Davis takes issue with Feinberg's
denial of certification to the two putative classes - the incarcerated
adults and their children. The children are allegedly deprived of their
right to the parent's love, care and companionship by the improper
incarceration. The plaintiffs also charge that keeping the parents in jail
defeats the purpose of securing financial support because it prevents them
from working or seeking employment. The complaint names five children of
the adult plaintiffs as representatives of the class of children of the
jailed parents.
Feinberg found the requirements
for class certification lacking. Commonality and typicality were defeated
by the fact-sensitive nature of each parent's situation, she stated. As
for numerosity, Feinberg found that only five out of the 126 judges
assigned to Family Part were named and transcripts were submitted from
only 10 hearings out of the more than 50,000 child-support enforcement
hearings that take place every year.
Davis argued to Feinberg that he
had prevailed in all of eight emergent appeals he filed during the past 18
months to challenge the incarcerations and that this was sufficient to
establish a pattern of unconstitutional conduct worthy of a class action.
He also contended that under Third U.S. Circuit Court of Appeals
precedent, a class of one can suffice on a civil rights claim.
Leonard is Davis' second
attempted class-action suit challenging the way the New Jersey court
system deals with child-support enforcement.
The first, Pasqua v.
Council, 00-CV-2418, is a federal action under 42 U.S.C. 1983 alleging
that indigent parents are entitled to counsel before they can be locked up
for nonpayment. Last March 9, U.S. District Judge Garrett Brown abstained
from deciding the state's motion to dismiss, citing Younger v.

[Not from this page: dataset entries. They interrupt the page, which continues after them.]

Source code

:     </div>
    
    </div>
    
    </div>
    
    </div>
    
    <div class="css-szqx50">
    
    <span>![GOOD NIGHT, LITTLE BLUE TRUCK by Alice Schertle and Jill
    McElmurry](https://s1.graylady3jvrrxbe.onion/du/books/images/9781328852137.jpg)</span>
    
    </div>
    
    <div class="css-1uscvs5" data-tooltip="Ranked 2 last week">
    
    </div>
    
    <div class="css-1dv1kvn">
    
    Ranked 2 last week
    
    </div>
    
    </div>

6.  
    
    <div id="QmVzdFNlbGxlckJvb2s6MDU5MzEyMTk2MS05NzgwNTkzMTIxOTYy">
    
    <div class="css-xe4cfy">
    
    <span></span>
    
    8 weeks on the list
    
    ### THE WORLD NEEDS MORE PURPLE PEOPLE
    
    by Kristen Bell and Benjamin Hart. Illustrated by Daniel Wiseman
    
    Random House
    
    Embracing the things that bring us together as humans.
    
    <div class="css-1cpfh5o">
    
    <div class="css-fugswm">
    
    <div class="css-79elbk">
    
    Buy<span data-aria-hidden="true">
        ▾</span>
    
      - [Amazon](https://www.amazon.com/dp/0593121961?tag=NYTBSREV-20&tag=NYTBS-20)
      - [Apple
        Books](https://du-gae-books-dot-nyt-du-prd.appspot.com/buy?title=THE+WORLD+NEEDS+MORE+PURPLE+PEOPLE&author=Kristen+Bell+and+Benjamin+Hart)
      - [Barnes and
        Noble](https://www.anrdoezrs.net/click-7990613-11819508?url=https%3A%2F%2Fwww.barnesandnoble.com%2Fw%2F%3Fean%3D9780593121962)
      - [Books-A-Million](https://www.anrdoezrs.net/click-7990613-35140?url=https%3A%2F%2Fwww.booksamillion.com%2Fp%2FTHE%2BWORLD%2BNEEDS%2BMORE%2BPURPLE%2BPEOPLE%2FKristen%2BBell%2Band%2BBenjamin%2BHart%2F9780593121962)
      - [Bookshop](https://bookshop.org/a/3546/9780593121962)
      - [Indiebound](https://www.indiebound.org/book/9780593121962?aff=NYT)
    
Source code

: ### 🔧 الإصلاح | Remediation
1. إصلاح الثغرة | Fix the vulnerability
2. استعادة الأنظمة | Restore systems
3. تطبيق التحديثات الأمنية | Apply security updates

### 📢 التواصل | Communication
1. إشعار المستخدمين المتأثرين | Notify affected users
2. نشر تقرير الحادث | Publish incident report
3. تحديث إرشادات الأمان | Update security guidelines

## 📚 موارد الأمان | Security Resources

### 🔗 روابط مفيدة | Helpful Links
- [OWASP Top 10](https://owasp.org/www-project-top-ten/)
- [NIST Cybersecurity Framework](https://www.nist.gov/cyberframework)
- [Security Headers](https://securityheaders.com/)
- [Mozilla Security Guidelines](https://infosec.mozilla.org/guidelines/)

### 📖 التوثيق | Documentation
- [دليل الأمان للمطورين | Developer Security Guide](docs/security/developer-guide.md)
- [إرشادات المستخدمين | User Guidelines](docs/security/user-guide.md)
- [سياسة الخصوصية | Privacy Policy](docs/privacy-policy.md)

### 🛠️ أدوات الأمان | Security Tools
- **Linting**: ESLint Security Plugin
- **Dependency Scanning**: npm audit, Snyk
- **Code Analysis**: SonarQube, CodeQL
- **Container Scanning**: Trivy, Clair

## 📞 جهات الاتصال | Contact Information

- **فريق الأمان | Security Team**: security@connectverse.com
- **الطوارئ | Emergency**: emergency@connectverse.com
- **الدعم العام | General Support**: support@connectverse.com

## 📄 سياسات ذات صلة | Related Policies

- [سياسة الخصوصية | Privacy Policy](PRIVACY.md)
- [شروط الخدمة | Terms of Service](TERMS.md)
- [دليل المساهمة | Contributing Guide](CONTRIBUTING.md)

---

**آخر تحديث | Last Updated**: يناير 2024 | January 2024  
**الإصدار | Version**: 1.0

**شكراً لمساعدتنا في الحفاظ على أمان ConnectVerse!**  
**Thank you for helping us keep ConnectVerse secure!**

Harris, 401 U.S. 37 (1971), which allows federal courts to decline to
exercise jurisdiction where it might conflict with a pending state court
proceeding. Brown found there was a pending state court proceeding based
on the Uniform Interstate Family Support Act, under which a court that has
issued an order for child support has exclusive continuing jurisdiction
over that order. Brown also relied on the possibility of continued state
enforcement efforts.
Brown's ruling is on appeal.
Briefing in Pasqua was completed in November but no argument date
has been set.
Deputy Attorney General Barbara
Stoop, who represents the state defendants in Pasqua as well as in
Leonard, declines to comment on either case.